"People have it in their minds that he would have been a match for Alexander, had Alexander turned his arms on Europe."
Here is a superb new translation of Books 6 to 10 of Livy's monumental history of Rome, covering the period when Rome, in a series of ever greater wars, imposed mastery over virtually the entire Italian peninsula.
Livy paints vivid portraits of all the notable figures, such as young Manlius Torquatus, victor in a David-versus-Goliath duel with a Gallic chieftain, and Appius Claudius who built Rome's first major highway, the Appian Way.

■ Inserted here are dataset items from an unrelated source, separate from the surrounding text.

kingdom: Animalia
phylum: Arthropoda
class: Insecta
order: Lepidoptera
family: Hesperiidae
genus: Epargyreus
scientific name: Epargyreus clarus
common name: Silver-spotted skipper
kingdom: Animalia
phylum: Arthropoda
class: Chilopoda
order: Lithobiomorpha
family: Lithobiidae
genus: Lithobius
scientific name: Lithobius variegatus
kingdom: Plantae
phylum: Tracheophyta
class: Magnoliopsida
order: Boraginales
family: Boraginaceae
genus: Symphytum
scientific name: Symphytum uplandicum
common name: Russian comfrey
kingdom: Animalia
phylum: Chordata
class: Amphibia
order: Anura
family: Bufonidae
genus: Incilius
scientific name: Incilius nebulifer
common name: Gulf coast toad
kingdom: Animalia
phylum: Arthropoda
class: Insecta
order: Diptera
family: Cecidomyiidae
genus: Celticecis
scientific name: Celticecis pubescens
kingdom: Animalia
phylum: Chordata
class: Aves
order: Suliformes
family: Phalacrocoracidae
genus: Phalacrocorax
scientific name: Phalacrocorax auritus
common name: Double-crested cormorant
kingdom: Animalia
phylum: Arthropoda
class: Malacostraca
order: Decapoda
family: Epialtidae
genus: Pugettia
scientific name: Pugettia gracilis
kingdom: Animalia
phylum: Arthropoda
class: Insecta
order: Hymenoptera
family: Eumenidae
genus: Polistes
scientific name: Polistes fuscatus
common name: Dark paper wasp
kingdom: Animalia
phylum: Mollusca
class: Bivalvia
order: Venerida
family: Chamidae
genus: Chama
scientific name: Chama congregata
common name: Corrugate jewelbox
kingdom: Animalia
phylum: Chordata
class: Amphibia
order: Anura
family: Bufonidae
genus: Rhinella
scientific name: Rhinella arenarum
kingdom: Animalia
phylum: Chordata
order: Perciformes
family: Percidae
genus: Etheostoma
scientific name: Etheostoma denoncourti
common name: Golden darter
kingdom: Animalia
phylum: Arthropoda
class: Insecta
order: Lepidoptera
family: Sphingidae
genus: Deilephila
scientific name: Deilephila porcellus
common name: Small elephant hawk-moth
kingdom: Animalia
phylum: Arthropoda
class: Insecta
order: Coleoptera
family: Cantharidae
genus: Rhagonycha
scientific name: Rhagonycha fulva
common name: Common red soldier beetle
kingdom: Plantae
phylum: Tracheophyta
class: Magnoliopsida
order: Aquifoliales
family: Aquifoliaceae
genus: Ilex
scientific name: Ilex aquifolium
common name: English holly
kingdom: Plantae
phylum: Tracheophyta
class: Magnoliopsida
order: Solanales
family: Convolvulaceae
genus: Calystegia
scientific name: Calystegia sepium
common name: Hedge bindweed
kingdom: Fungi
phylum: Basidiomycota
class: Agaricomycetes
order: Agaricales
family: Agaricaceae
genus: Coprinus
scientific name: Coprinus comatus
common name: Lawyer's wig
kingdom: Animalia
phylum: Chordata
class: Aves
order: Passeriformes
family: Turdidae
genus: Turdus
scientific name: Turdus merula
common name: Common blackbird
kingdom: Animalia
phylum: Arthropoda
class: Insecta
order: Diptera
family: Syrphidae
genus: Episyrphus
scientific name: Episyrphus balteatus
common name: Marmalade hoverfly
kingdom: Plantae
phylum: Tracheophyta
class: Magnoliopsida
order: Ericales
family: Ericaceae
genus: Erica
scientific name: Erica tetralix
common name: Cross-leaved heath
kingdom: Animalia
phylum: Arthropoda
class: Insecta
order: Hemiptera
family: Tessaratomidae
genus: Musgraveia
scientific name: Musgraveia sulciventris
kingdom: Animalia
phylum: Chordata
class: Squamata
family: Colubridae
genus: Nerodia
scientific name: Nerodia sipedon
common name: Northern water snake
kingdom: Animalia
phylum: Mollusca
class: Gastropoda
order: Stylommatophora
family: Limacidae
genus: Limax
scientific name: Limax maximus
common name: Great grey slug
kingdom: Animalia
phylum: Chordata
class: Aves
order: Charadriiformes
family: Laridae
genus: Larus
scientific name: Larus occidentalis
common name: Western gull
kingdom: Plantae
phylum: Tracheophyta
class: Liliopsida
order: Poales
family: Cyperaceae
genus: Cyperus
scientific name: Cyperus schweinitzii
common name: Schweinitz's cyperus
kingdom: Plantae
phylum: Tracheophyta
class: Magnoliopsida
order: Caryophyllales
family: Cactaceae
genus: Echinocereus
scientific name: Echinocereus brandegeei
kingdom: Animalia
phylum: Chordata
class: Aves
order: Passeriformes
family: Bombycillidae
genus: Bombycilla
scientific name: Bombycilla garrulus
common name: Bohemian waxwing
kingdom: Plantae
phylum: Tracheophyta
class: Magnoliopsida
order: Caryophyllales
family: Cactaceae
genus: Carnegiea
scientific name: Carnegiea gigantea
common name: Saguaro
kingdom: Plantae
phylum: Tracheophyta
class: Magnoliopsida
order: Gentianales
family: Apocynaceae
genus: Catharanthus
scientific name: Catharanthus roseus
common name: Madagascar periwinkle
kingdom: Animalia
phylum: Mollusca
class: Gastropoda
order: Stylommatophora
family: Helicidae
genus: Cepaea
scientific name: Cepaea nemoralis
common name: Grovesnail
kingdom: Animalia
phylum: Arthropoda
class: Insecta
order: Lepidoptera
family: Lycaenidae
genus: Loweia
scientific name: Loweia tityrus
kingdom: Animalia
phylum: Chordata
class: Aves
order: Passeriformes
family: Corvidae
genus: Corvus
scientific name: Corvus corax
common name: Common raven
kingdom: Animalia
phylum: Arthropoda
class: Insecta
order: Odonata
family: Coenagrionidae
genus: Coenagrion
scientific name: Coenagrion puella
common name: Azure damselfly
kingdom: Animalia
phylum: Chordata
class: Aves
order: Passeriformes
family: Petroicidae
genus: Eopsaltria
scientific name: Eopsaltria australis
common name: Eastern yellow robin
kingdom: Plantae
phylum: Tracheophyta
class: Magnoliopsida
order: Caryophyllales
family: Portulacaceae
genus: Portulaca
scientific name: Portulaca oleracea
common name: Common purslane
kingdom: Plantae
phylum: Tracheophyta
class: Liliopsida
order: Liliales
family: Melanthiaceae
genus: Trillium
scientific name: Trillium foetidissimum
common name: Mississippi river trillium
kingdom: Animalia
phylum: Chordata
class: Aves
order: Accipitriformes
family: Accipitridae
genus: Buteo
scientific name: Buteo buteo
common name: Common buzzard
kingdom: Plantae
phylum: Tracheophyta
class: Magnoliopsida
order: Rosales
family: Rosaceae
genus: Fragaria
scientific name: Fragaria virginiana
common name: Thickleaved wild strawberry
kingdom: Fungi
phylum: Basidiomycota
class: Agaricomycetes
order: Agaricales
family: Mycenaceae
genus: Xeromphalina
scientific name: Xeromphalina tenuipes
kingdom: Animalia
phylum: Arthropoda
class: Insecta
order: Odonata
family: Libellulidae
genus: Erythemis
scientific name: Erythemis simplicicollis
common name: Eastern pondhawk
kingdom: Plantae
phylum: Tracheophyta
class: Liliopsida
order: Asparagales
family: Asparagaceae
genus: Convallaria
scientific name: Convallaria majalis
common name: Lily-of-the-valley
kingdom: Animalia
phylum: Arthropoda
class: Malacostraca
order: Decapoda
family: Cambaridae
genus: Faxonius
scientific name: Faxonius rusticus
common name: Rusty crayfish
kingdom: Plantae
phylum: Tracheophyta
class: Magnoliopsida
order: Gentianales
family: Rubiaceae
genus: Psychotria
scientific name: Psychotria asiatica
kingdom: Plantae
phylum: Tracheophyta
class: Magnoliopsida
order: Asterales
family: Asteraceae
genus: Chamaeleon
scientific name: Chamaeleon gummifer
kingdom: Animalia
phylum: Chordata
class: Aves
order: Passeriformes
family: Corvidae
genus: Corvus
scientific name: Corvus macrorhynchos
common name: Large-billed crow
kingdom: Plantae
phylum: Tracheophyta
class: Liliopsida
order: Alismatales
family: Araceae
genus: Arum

Livy's blend of factual narrative and imaginative recreation brings to life a key moment in the rise of Rome, and the one complete account we have, as the city passes from the mists of legend into the light of history.
J. C. Yardley's translation gives a vivid sense of the energy, variety, and literary skill of Livy's great work. Dexter Hoyos's Introduction sets Livy in the context of Roman historiography and deftly explains why this period was so critical an era for the rise of Rome. The most up-to-date edition, drawing on the latest scholarship, this major work of Roman literature and history includes comprehensive notes that clarify problems of historical content, topography, and chronology, a detailed glossary of Roman technical terms, an appendix on the Roman legion of the time, and two maps.
About the Series: For over 100 years Oxford World's Classics has made available the broadest spectrum of literature from around the globe. Each affordable volume reflects Oxford's commitment to scholarship, providing the most accurate text plus a wealth of other valuable features, including expert introductions by leading authorities, voluminous notes to clarify the text, up-to-date bibliographies for further study, and much more.